To borrowers (or ‘clients’) these firms present themselves as long-term backers with an almost equity-like mindset: they want the business to thrive and grow, to share in the journey (and the upside, if possible). But you also know they’ll fight like hell to cap their downside at par.

For firms like Apollo, which gained notoriety in the credit world for loan-to-own distressed lending and innovative/aggressive financial engineering of portfolio companies, this is something of a vibe shift (the ‘partner’ pitch, at least).

Meanwhile, investment banks seem to have begrudgingly accepted that they’re going to have to share the market with these cash-rich behemoths. In fact, it’s gone beyond that: in order to clear the buyout backlog, the banks need these funds.

This is also a big change. It’s like some unlikely alliance between two warring families in Game of Thrones — the enemy of your enemy is your friend, especially when the new enemy is taking a big loss on an underwritten bridge and possibly losing your bonus/job.

Bagholders

In that sense, it really does feel like the syndicated markets are dependent on private credit. At the very least, it seems unlikely that the territory the private funds have claimed is going to be retaken by the syndicated markets for quite some time.

"It would be a challenge for the broadly syndicated market to get that share back,” said Handy at First Eagle. “What we've seen won't reverse itself, and as more capital is raised and the really big players continue to expand their wallet, they'll continue to take market share away from broadly syndicated loans.”

The current malaise afflicting CLOs doesn’t help matters. At the moment, a lack of appetite for triple-A paper is keeping a lid on new CLO issuance, which is down significantly from last year’s record levels.

In turn, that means there is less of the ravenous appetite for leveraged loans that fueled the hot primary market last year. If CLO issuance bounces back, perhaps the dependence on private credit will ease.

Another thing that might level the playing field is a recalibration (upwards, obviously) of return expectations among investors in private credit funds. As Bloomberg reported this week, private credit has become cheaper than syndicated debt; how long can that really last?

Also, let’s not forget that there’s a reason borrowings costs have shot up. The economy is faltering, and in credit terms, many of the companies private credit firms have funded in recent months look much shakier now than they did earlier this year.
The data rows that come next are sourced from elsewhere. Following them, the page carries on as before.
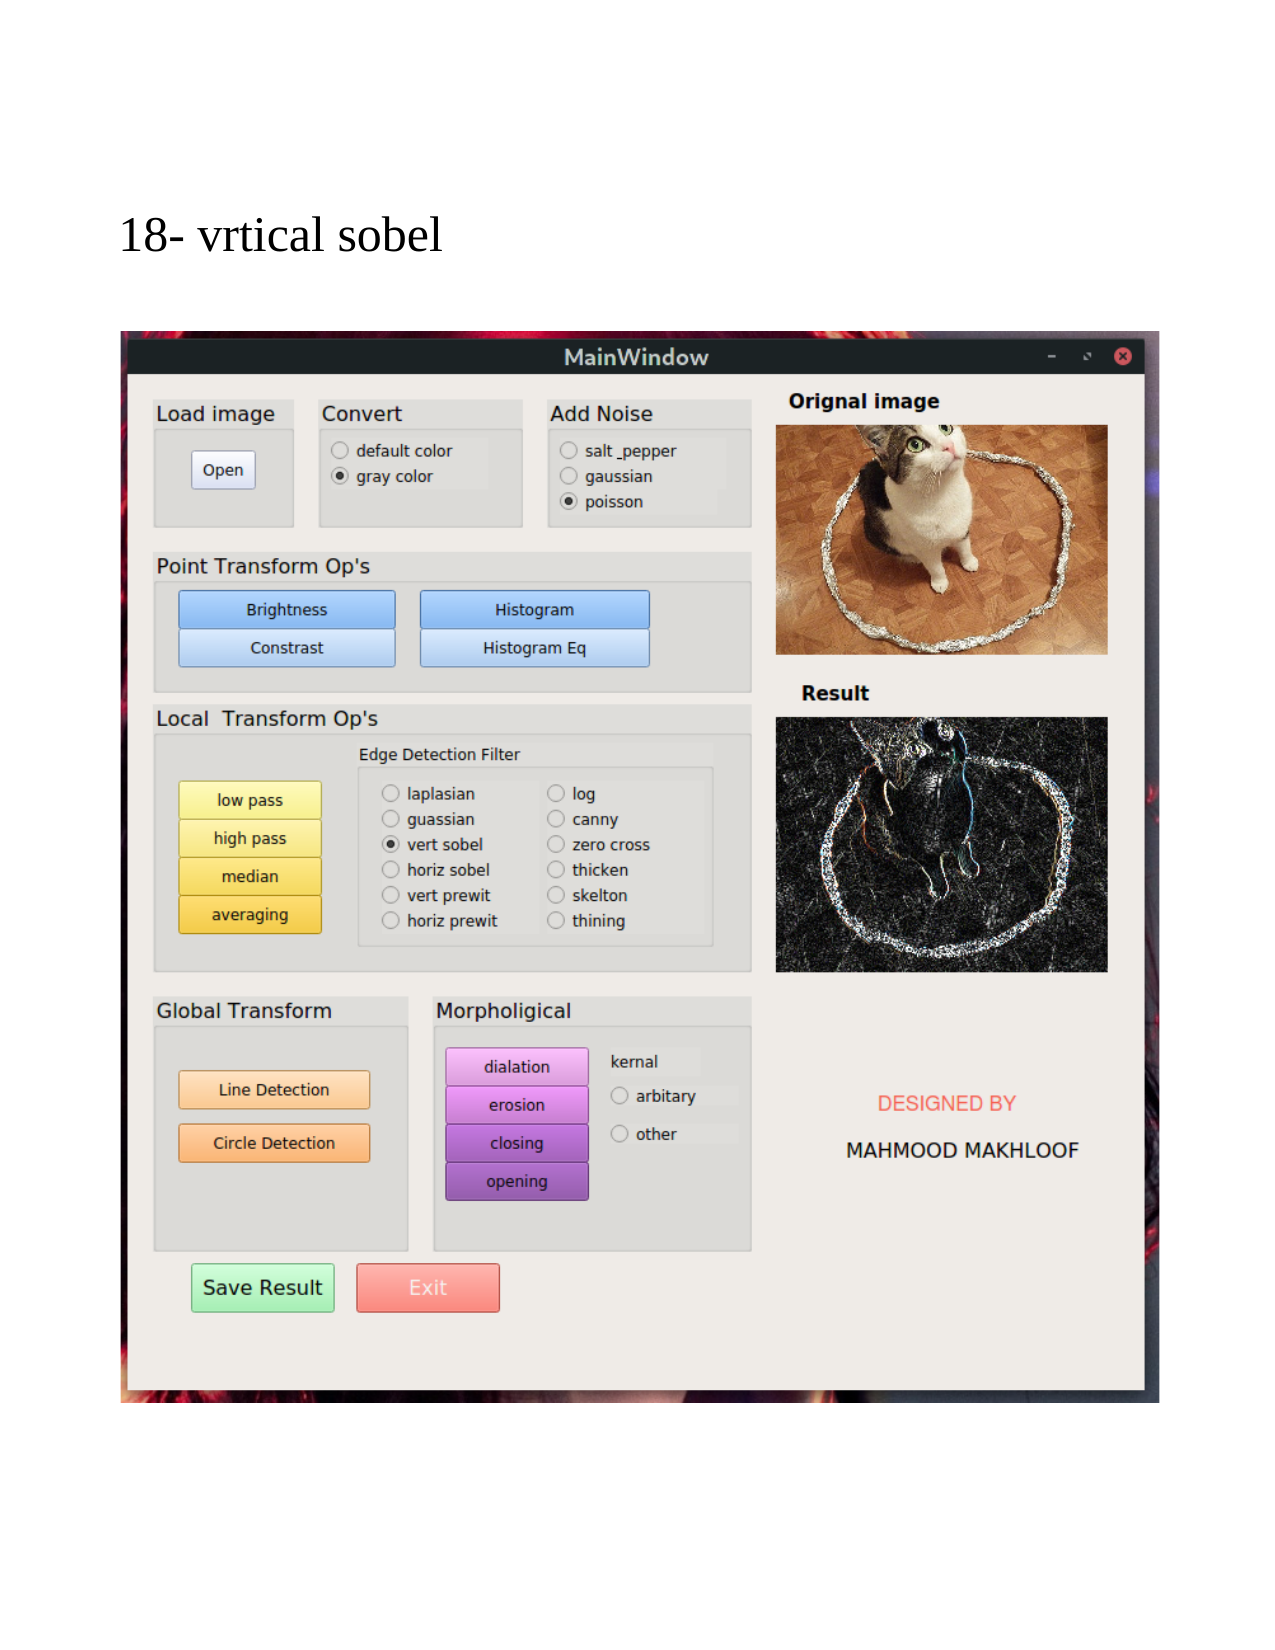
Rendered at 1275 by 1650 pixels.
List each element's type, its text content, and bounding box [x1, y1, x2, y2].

text 18- vrtical sobel [118, 204, 1157, 262]
picture [120, 331, 1160, 1403]
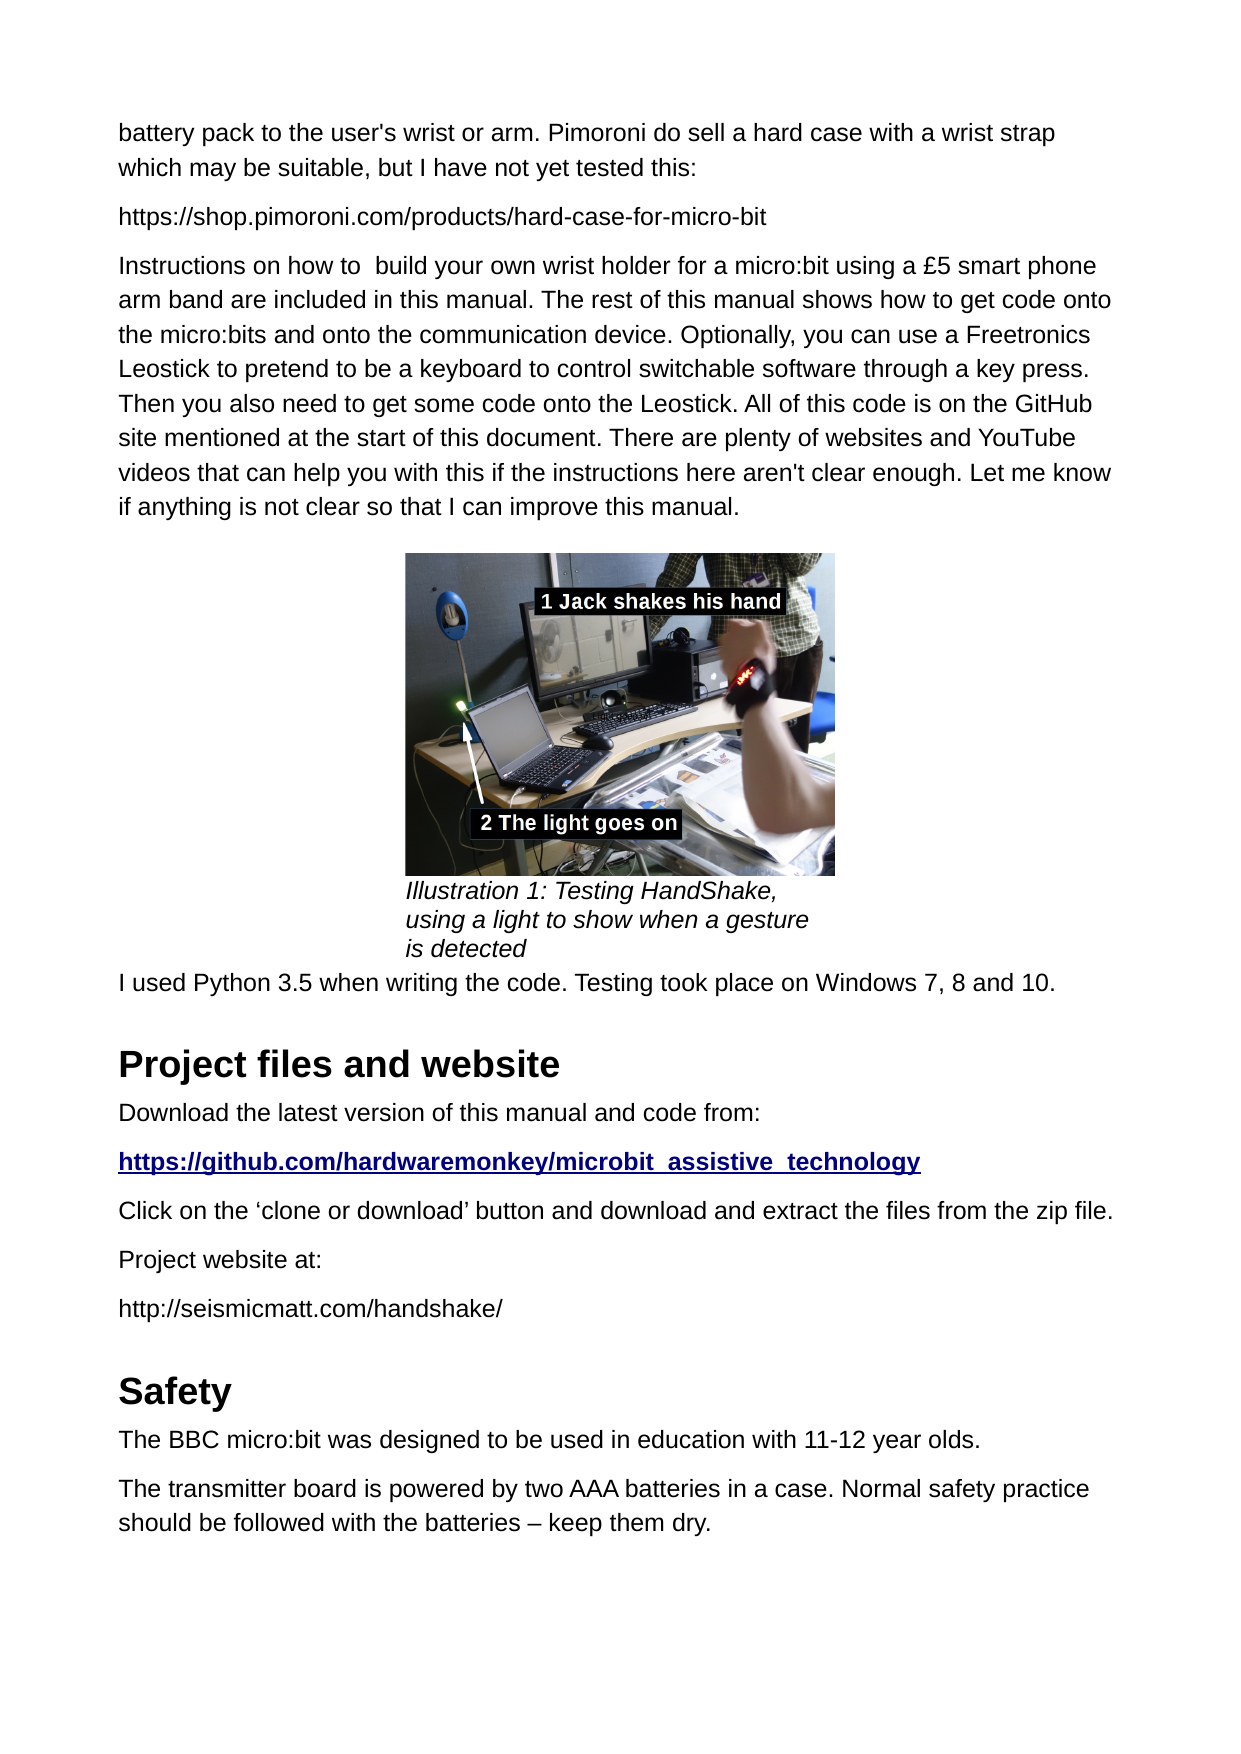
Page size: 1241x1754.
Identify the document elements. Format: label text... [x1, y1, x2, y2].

“The reality is [these lenders] have an element of excess risk,” said Steven Oh at PineBridge. “At some point we are going to see some of those transactions blow up, and I actually think that will be a pretty good outcome for the market overall.”

Ouch! But he’s got a point. Investment banks get paid to shift risk, while private credit funds are paid to hold the bag. As painful as today’s LBO wipeouts might seem, they are small change compared to the potential losses if one of these deals goes under.